Required task:
Reproduce all of the data below line for line, keeping every word, number, and punctuation mark unchanged.
>> start Supplied material
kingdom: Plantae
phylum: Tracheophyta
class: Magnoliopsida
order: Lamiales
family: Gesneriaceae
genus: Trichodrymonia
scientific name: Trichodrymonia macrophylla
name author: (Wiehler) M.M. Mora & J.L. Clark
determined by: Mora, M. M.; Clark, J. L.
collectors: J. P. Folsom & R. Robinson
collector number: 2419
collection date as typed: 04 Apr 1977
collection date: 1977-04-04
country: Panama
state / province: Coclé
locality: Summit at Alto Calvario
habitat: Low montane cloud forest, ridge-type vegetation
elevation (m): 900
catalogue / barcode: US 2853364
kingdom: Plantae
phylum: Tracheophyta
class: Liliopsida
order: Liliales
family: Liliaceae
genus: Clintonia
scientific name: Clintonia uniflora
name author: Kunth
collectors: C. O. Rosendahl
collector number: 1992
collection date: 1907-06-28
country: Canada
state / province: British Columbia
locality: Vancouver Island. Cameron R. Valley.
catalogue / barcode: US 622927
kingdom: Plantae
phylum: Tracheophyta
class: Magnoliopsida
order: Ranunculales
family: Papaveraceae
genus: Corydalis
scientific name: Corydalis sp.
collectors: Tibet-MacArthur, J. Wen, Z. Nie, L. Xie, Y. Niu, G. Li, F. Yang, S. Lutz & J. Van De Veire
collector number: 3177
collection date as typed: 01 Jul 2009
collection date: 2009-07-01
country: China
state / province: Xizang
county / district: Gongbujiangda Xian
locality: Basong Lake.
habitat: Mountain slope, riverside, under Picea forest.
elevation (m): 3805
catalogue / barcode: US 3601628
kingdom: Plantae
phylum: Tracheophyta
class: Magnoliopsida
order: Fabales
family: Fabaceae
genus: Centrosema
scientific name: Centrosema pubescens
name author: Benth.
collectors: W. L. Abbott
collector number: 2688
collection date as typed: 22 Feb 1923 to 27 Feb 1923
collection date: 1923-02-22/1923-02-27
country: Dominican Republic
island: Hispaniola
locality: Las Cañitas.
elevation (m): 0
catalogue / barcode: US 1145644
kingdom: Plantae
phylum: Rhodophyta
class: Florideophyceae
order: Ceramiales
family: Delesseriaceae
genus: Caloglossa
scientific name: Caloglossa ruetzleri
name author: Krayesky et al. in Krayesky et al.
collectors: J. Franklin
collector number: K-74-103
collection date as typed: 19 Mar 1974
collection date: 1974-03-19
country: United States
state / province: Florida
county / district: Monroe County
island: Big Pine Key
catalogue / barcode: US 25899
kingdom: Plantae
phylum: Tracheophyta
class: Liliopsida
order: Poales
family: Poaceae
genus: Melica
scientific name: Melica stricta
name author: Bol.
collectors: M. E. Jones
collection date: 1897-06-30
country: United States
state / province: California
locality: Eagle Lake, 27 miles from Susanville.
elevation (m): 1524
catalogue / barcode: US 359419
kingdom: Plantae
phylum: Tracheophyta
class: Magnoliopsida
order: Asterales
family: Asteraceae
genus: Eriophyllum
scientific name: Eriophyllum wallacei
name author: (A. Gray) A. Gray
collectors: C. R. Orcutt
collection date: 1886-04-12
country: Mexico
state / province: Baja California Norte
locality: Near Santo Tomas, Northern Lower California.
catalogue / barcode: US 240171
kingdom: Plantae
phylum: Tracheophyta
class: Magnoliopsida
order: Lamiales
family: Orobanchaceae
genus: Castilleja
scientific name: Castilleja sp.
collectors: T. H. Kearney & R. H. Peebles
>> end Supplied material
Correct output:
kingdom: Plantae
phylum: Tracheophyta
class: Magnoliopsida
order: Lamiales
family: Gesneriaceae
genus: Trichodrymonia
scientific name: Trichodrymonia macrophylla
name author: (Wiehler) M.M. Mora & J.L. Clark
determined by: Mora, M. M.; Clark, J. L.
collectors: J. P. Folsom & R. Robinson
collector number: 2419
collection date as typed: 04 Apr 1977
collection date: 1977-04-04
country: Panama
state / province: Coclé
locality: Summit at Alto Calvario
habitat: Low montane cloud forest, ridge-type vegetation
elevation (m): 900
catalogue / barcode: US 2853364
kingdom: Plantae
phylum: Tracheophyta
class: Liliopsida
order: Liliales
family: Liliaceae
genus: Clintonia
scientific name: Clintonia uniflora
name author: Kunth
collectors: C. O. Rosendahl
collector number: 1992
collection date: 1907-06-28
country: Canada
state / province: British Columbia
locality: Vancouver Island. Cameron R. Valley.
catalogue / barcode: US 622927
kingdom: Plantae
phylum: Tracheophyta
class: Magnoliopsida
order: Ranunculales
family: Papaveraceae
genus: Corydalis
scientific name: Corydalis sp.
collectors: Tibet-MacArthur, J. Wen, Z. Nie, L. Xie, Y. Niu, G. Li, F. Yang, S. Lutz & J. Van De Veire
collector number: 3177
collection date as typed: 01 Jul 2009
collection date: 2009-07-01
country: China
state / province: Xizang
county / district: Gongbujiangda Xian
locality: Basong Lake.
habitat: Mountain slope, riverside, under Picea forest.
elevation (m): 3805
catalogue / barcode: US 3601628
kingdom: Plantae
phylum: Tracheophyta
class: Magnoliopsida
order: Fabales
family: Fabaceae
genus: Centrosema
scientific name: Centrosema pubescens
name author: Benth.
collectors: W. L. Abbott
collector number: 2688
collection date as typed: 22 Feb 1923 to 27 Feb 1923
collection date: 1923-02-22/1923-02-27
country: Dominican Republic
island: Hispaniola
locality: Las Cañitas.
elevation (m): 0
catalogue / barcode: US 1145644
kingdom: Plantae
phylum: Rhodophyta
class: Florideophyceae
order: Ceramiales
family: Delesseriaceae
genus: Caloglossa
scientific name: Caloglossa ruetzleri
name author: Krayesky et al. in Krayesky et al.
collectors: J. Franklin
collector number: K-74-103
collection date as typed: 19 Mar 1974
collection date: 1974-03-19
country: United States
state / province: Florida
county / district: Monroe County
island: Big Pine Key
catalogue / barcode: US 25899
kingdom: Plantae
phylum: Tracheophyta
class: Liliopsida
order: Poales
family: Poaceae
genus: Melica
scientific name: Melica stricta
name author: Bol.
collectors: M. E. Jones
collection date: 1897-06-30
country: United States
state / province: California
locality: Eagle Lake, 27 miles from Susanville.
elevation (m): 1524
catalogue / barcode: US 359419
kingdom: Plantae
phylum: Tracheophyta
class: Magnoliopsida
order: Asterales
family: Asteraceae
genus: Eriophyllum
scientific name: Eriophyllum wallacei
name author: (A. Gray) A. Gray
collectors: C. R. Orcutt
collection date: 1886-04-12
country: Mexico
state / province: Baja California Norte
locality: Near Santo Tomas, Northern Lower California.
catalogue / barcode: US 240171
kingdom: Plantae
phylum: Tracheophyta
class: Magnoliopsida
order: Lamiales
family: Orobanchaceae
genus: Castilleja
scientific name: Castilleja sp.
collectors: T. H. Kearney & R. H. Peebles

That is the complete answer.